Stored entries:
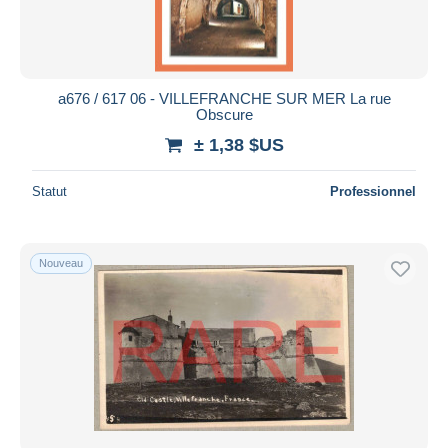
a676 / 617 06 - VILLEFRANCHE SUR MER La rue
Obscure
± 1,38 $US
Statut
Professionnel
Nouveau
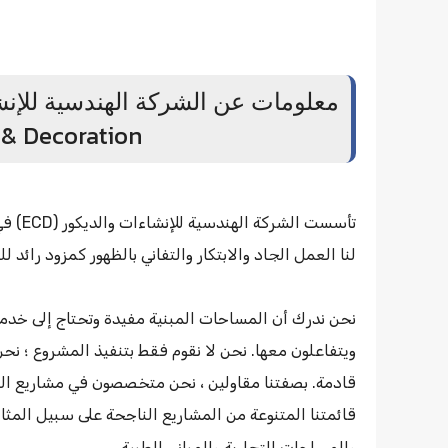
 & Decoration
لنا العمل الجاد والابتكار والتفاني بالظهور كمزود رائ
نحن ندرك أن المساحات المبنية مفيدة وتحتاج إلى خدمة 
ويتفاعلون معها. نحن لا نقوم فقط بتنفيذ المشروع ؛ نح
قادمة. بصفتنا مقاولين ، نحن متخصصون في مشاريع البن
قائمتنا المتنوعة من المشاريع الناجحة على سبيل المث
والمساحات التجارية والمباني الطبية.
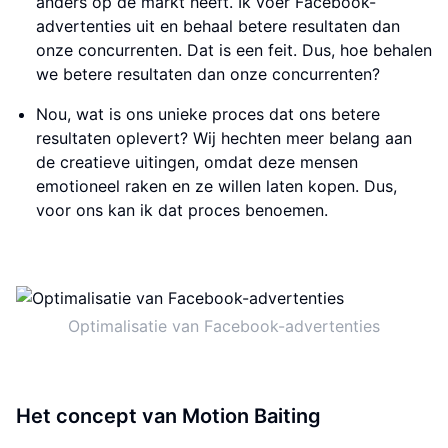
anders op de markt heeft. Ik voer Facebook-
advertenties uit en behaal betere resultaten dan
onze concurrenten. Dat is een feit. Dus, hoe behalen
we betere resultaten dan onze concurrenten?
Nou, wat is ons unieke proces dat ons betere
resultaten oplevert? Wij hechten meer belang aan
de creatieve uitingen, omdat deze mensen
emotioneel raken en ze willen laten kopen. Dus,
voor ons kan ik dat proces benoemen.
Optimalisatie van Facebook-advertenties
Het concept van Motion Baiting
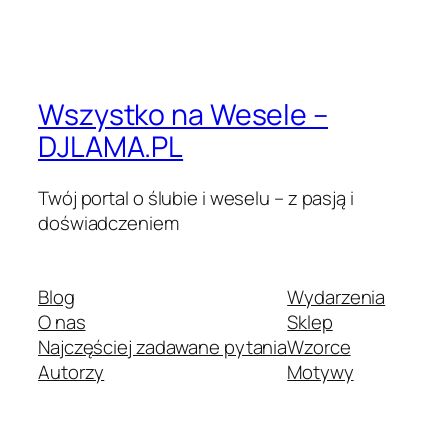
Wszystko na Wesele –
DJLAMA.PL
Twój portal o ślubie i weselu – z pasją i
doświadczeniem
Blog
Wydarzenia
O nas
Sklep
Najczęściej zadawane pytania
Wzorce
Autorzy
Motywy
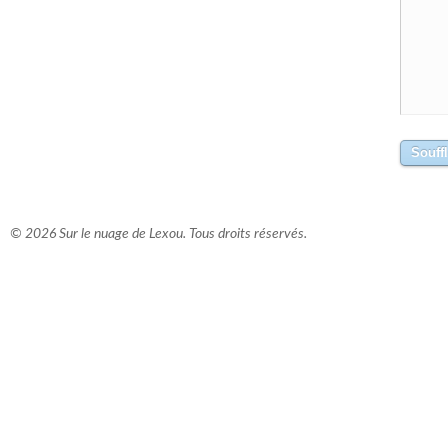
© 2026 Sur le nuage de Lexou. Tous droits réservés.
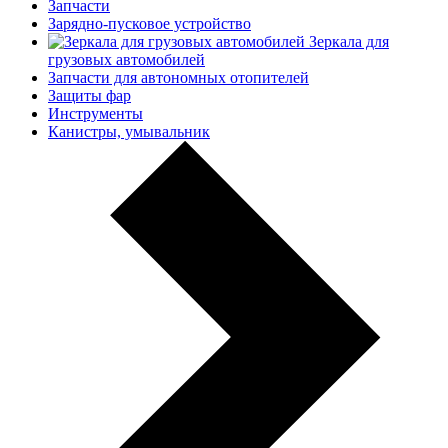
Запчасти
Зарядно-пусковое устройство
Зеркала для
грузовых автомобилей
Запчасти для автономных отопителей
Защиты фар
Инструменты
Канистры, умывальник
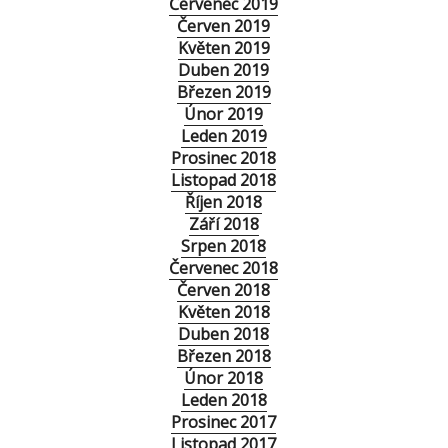
Červenec 2019
Červen 2019
Květen 2019
Duben 2019
Březen 2019
Únor 2019
Leden 2019
Prosinec 2018
Listopad 2018
Říjen 2018
Září 2018
Srpen 2018
Červenec 2018
Červen 2018
Květen 2018
Duben 2018
Březen 2018
Únor 2018
Leden 2018
Prosinec 2017
Listopad 2017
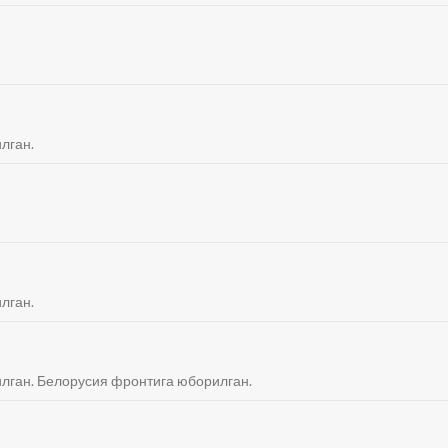
илган.
илган.
тилган. Белорусия фронтига юборилган.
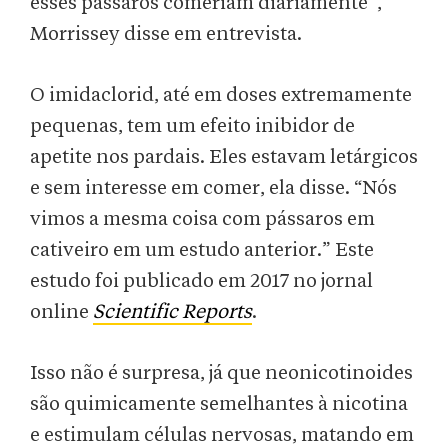
esses pássaros comeriam diariamente”,
Morrissey disse em entrevista.
O imidaclorid, até em doses extremamente
pequenas, tem um efeito inibidor de
apetite nos pardais. Eles estavam letárgicos
e sem interesse em comer, ela disse. “Nós
vimos a mesma coisa com pássaros em
cativeiro em um estudo anterior.” Este
estudo foi publicado em 2017 no jornal
online
Scientific Reports
.
Isso não é surpresa, já que neonicotinoides
são quimicamente semelhantes à nicotina
e estimulam células nervosas, matando em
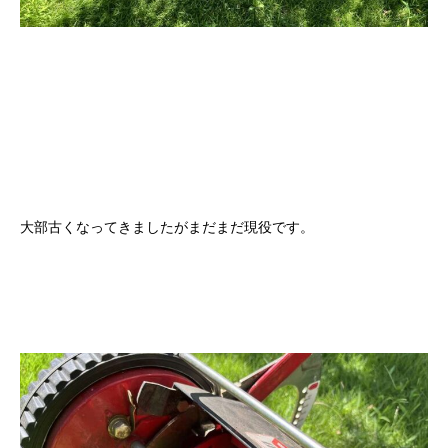
大部古くなってきましたがまだまだ現役です。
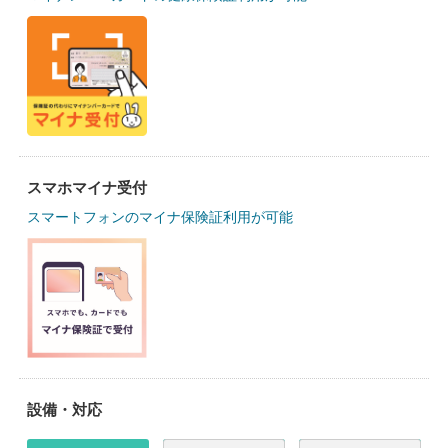
スマホマイナ受付
スマートフォンのマイナ保険証利用が可能
設備・対応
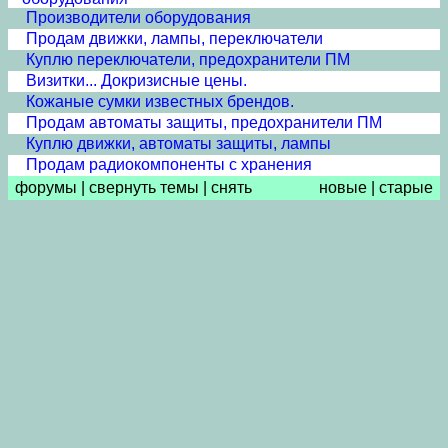
Производители оборудования
Продам движки, лампы, переключатели
Куплю переключатели, предохранители ПМ
Визитки... Докризисные цены.
Кожаные сумки известных брендов.
Продам автоматы защиты, предохранители ПМ
Куплю движки, автоматы защиты, лампы
Продам радиокомпоненты с хранения
форумы
|
свернуть темы
|
снять
новые
|
старые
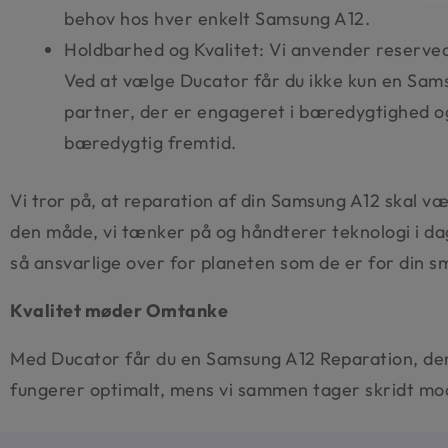
behov hos hver enkelt Samsung A12.
Holdbarhed og Kvalitet: Vi anvender reservedel
Ved at vælge Ducator får du ikke kun en Sam
partner, der er engageret i bæredygtighed og
bæredygtig fremtid.
Vi tror på, at reparation af din Samsung A12 skal væ
den måde, vi tænker på og håndterer teknologi i dag.
så ansvarlige over for planeten som de er for din 
Kvalitet møder Omtanke
Med Ducator får du en Samsung A12 Reparation, der i
fungerer optimalt, mens vi sammen tager skridt mo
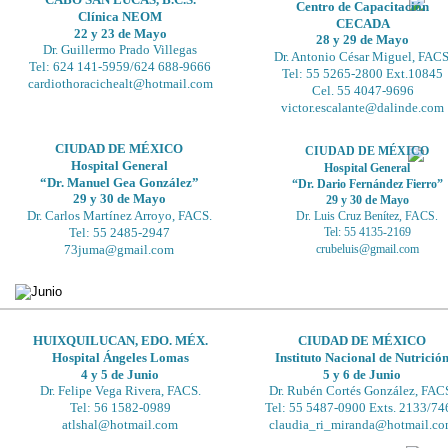
Centro de Capacitación
Clínica NEOM 
CECADA
22 y 23 de Mayo 
28 y 29 de Mayo
Dr. Guillermo Prado Villegas
Dr. Antonio César Miguel, FACS
Tel: 624 141-5959/624 688-9666 
Tel: 55 5265-2800 Ext.10845 
cardiothoracichealt@hotmail.com
Cel. 55 4047-9696
victor.escalante@dalinde.com
CIUDAD DE MÉXICO
CIUDAD DE MÉXICO
Hospital General
Hospital General
“Dr. Manuel Gea González”
“Dr. Dario Fernández Fierro”
29 y 30 de Mayo
29 y 30 de Mayo
Dr. Luis Cruz Benítez, FACS.
Dr. Carlos Martínez Arroyo, FACS.
Tel: 55 4135-2169 
Tel: 55 2485-2947
crubeluis@gmail.com
73juma@gmail.com
HUIXQUILUCAN, EDO. MÉX.
CIUDAD DE MÉXICO
Hospital Ángeles Lomas
Instituto Nacional de Nutrició
4 y 5 de Junio
5 y 6 de Junio
Dr. Felipe Vega Rivera, FACS.
Dr. Rubén Cortés González, FACS
Tel: 56 1582-0989 
Tel: 55 5487-0900 Exts. 2133/74
atlshal@hotmail.com
claudia_ri_miranda@hotmail.c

_Task directions:_ Which lines above contain the word "disse"? Pick out each of them and copy it in full.

_Output:_
Morrissey disse em entrevista.
e sem interesse em comer, ela disse. “Nós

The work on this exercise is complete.